▶ **Exercise brief**: Repeat every line of the listing below exactly, minus the pictures.

[Provided records]

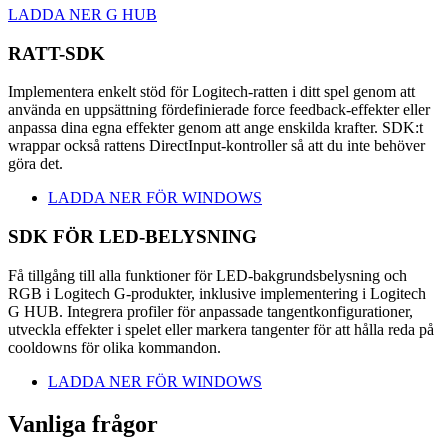
LADDA NER G HUB
RATT-SDK
Implementera enkelt stöd för Logitech-ratten i ditt spel genom att
använda en uppsättning fördefinierade force feedback-effekter eller
anpassa dina egna effekter genom att ange enskilda krafter. SDK:t
wrappar också rattens DirectInput-kontroller så att du inte behöver
göra det.
LADDA NER FÖR WINDOWS
SDK FÖR LED-BELYSNING
Få tillgång till alla funktioner för LED-bakgrundsbelysning och
RGB i Logitech G-produkter, inklusive implementering i Logitech
G HUB. Integrera profiler för anpassade tangentkonfigurationer,
utveckla effekter i spelet eller markera tangenter för att hålla reda på
cooldowns för olika kommandon.
LADDA NER FÖR WINDOWS
Vanliga frågor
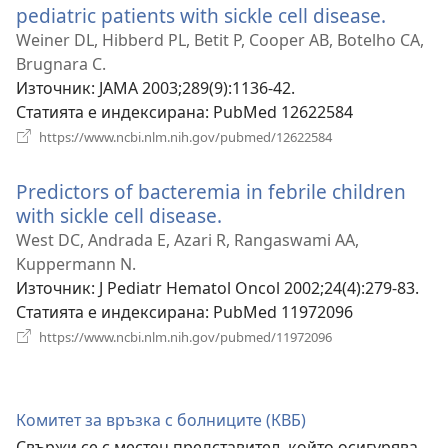
pediatric patients with sickle cell disease.
(отвар
нов
Weiner DL, Hibberd PL, Betit P, Cooper AB, Botelho CA,
прозо
Brugnara C.
Източник
‎: JAMA 2003;289(9):1136-42.
Статията е индексирана
‎: PubMed 12622584
(отваря
https://www.ncbi.nlm.nih.gov/pubmed/12622584
нов
прозорец)
Predictors of bacteremia in febrile children
with sickle cell disease.
(отваря
нов
West DC, Andrada E, Azari R, Rangaswami AA,
прозорец)
Kuppermann N.
Източник
‎: J Pediatr Hematol Oncol 2002;24(4):279-83.
Статията е индексирана
‎: PubMed 11972096
(отваря
https://www.ncbi.nlm.nih.gov/pubmed/11972096
нов
прозорец)
Комитет за връзка с болниците (КВБ)
Свържи се с местен представител, който осигурява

[/Provided records]

▶ **Task solution**:
LADDA NER G HUB
RATT-SDK
Implementera enkelt stöd för Logitech-ratten i ditt spel genom att
använda en uppsättning fördefinierade force feedback-effekter eller
anpassa dina egna effekter genom att ange enskilda krafter. SDK:t
wrappar också rattens DirectInput-kontroller så att du inte behöver
göra det.
LADDA NER FÖR WINDOWS
SDK FÖR LED-BELYSNING
Få tillgång till alla funktioner för LED-bakgrundsbelysning och
RGB i Logitech G-produkter, inklusive implementering i Logitech
G HUB. Integrera profiler för anpassade tangentkonfigurationer,
utveckla effekter i spelet eller markera tangenter för att hålla reda på
cooldowns för olika kommandon.
LADDA NER FÖR WINDOWS
Vanliga frågor
pediatric patients with sickle cell disease.
(отвар
нов
Weiner DL, Hibberd PL, Betit P, Cooper AB, Botelho CA,
прозо
Brugnara C.
Източник
‎: JAMA 2003;289(9):1136-42.
Статията е индексирана
‎: PubMed 12622584
(отваря
https://www.ncbi.nlm.nih.gov/pubmed/12622584
нов
прозорец)
Predictors of bacteremia in febrile children
with sickle cell disease.
(отваря
нов
West DC, Andrada E, Azari R, Rangaswami AA,
прозорец)
Kuppermann N.
Източник
‎: J Pediatr Hematol Oncol 2002;24(4):279-83.
Статията е индексирана
‎: PubMed 11972096
(отваря
https://www.ncbi.nlm.nih.gov/pubmed/11972096
нов
прозорец)
Комитет за връзка с болниците (КВБ)
Свържи се с местен представител, който осигурява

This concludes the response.